This is the website of the North American Paul Tillich Society. Formed in 1975, the Society is dedicated to the thought of the influential theologian, Paul Tillich. It promotes scholarship considering the application of Tillich's thought to all spheres of intellectual inquiry, including: psychology; ethics; and politics. The Society meets annually in conjunction with the American Academy of Religion, and publishes a quarterly newsletter containing papers delivered at its annual meeting entitled, 'Tillich: Issues in Theology, Religion, and Culture.' The most recent volumes of the newsletter are freely available online in PDF format. The newsletter is a highly valuable resource for all those interested in Tillich's thought. Information pertaining to Society membership is also available. The site is well presented and accessible.
'Summa Theologica' is an online version of St Thomas Aquinas's (c.1225-1274) influential 13th century treatise on theology and philosophy. The copy text is the 1920 revised edition translated by the Fathers of the English Dominican Province. The online version has benefited from the addition of links between the various sections, as well as to encyclopaedia entries. The parent site, New Advent, is the work of a Catholic layman. The resource is freely accessible, but does display advertisements around its borders. Theologians and those studying medieval philosophy should find the site of interest.

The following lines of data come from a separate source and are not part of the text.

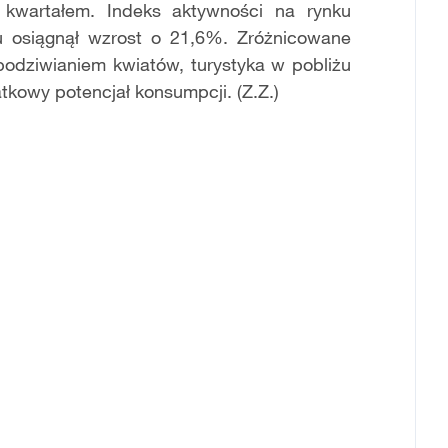
kwartałem. Indeks aktywności na rynku
 osiągnął wzrost o 21,6%. Zróżnicowane
 podziwianiem kwiatów, turystyka w pobliżu
tkowy potencjał konsumpcji. (Z.Z.)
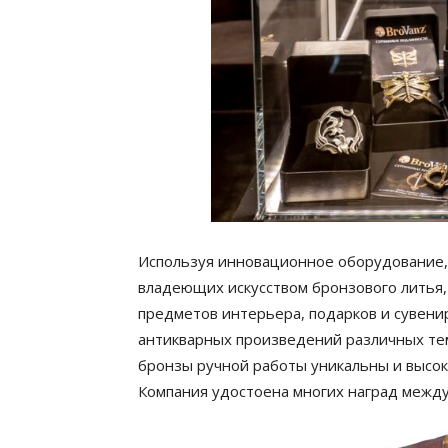
Используя инновационное оборудование,
владеющих искусством бронзового литья
предметов интерьера, подарков и сувени
антикварных произведений различных тем
бронзы ручной работы уникальны и высок
Компания удостоена многих наград между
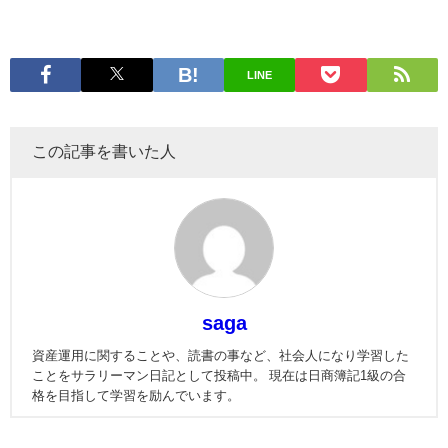
LINE
この記事を書いた人
saga
資産運用に関することや、読書の事など、社会人になり学習した
ことをサラリーマン日記として投稿中。 現在は日商簿記1級の合
格を目指して学習を励んでいます。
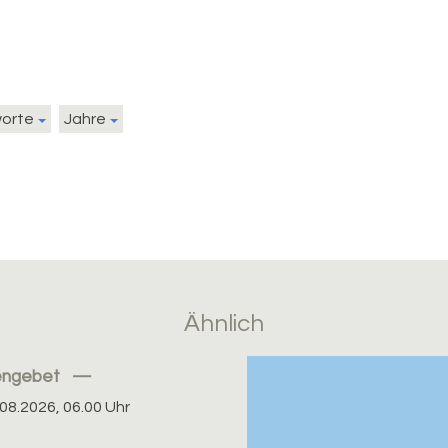
worte
Jahre
Ähnlich
engebet
08.2026, 06.00 Uhr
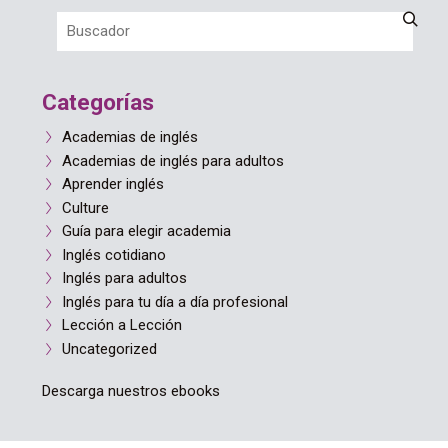
Categorías
Academias de inglés
Academias de inglés para adultos
Aprender inglés
Culture
Guía para elegir academia
Inglés cotidiano
Inglés para adultos
Inglés para tu día a día profesional
Lección a Lección
Uncategorized
Descarga nuestros ebooks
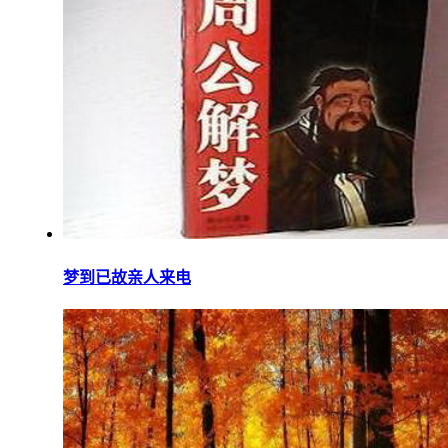
梦到已故亲人来电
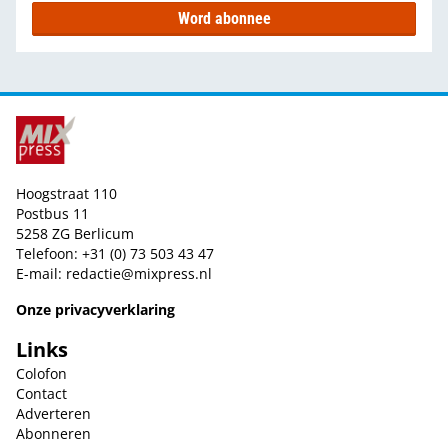
Word abonnee
Hoogstraat 110
Postbus 11
5258 ZG Berlicum
Telefoon: +31 (0) 73 503 43 47
E-mail:
redactie@mixpress.nl
Onze privacyverklaring
Links
Colofon
Contact
Adverteren
Abonneren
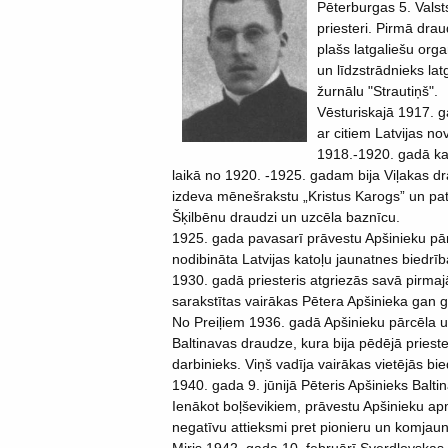
Pēterburgas 5. Valst
priesteri. Pirmā drau
plašs latgaliešu org
un līdzstrādnieks lat
žurnālu "Strautiņš".
Vēsturiskajā 1917. g
ar citiem Latvijas no
1918.-1920. gadā ka
laikā no 1920. -1925. gadam bija Viļakas dr
izdeva mēnešrakstu „Kristus Karogs” un pats 
Šķilbēnu draudzi un uzcēla baznīcu.
1925. gada pavasarī prāvestu Apšinieku pār
nodibināta Latvijas katoļu jaunatnes biedr
1930. gadā priesteris atgriezās savā pirmaj
sarakstītas vairākas Pētera Apšinieka gan g
No Preiļiem 1936. gadā Apšinieku pārcēla uz
Baltinavas draudze, kura bija pēdējā priest
darbinieks. Viņš vadīja vairākas vietējās bi
1940. gada 9. jūnijā Pēteris Apšinieks Balti
Ienākot boļševikiem, prāvestu Apšinieku apme
negatīvu attieksmi pret pionieru un komjauni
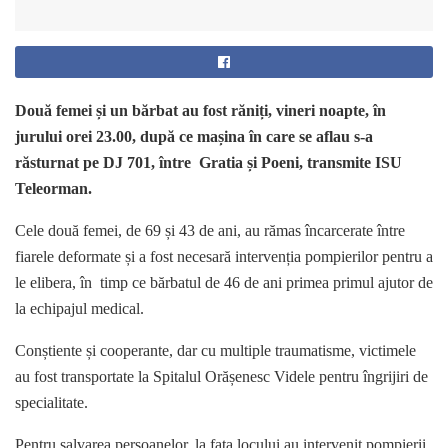
Două femei și un bărbat au fost răniți, vineri noapte, în
jurului orei 23.00, după ce mașina în care se aflau s-a
răsturnat pe DJ 701, între Gratia și Poeni, transmite ISU
Teleorman.
Cele două femei, de 69 și 43 de ani, au rămas încarcerate între
fiarele deformate și a fost necesară intervenția pompierilor pentru a
le elibera, în timp ce bărbatul de 46 de ani primea primul ajutor de
la echipajul medical.
Conștiente și cooperante, dar cu multiple traumatisme, victimele
au fost transportate la Spitalul Orășenesc Videle pentru îngrijiri de
specialitate.
Pentru salvarea persoanelor, la fața locului au intervenit pompierii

The Theology Blogs Web page is best described as a meta-blog: a blog which exists to bring together information about other blogs, in this case those that focus on or relate to systematic theology. Systematic theology is interpreted broadly, and is taken to include dogmatics, ethics, hermeneutics, patristics, and philosophy of religion. Finnish theologian Patrik Hagman provides links to and brief descriptions of a substantial collection of weblogs from around the world. A Blog of the Month feature provides more in-depth reviews of a selection of these. Hagman also invites suggestions of other blogs that should be listed on the site. A useful resource for anyone wishing to explore the theological side of the blogosphere.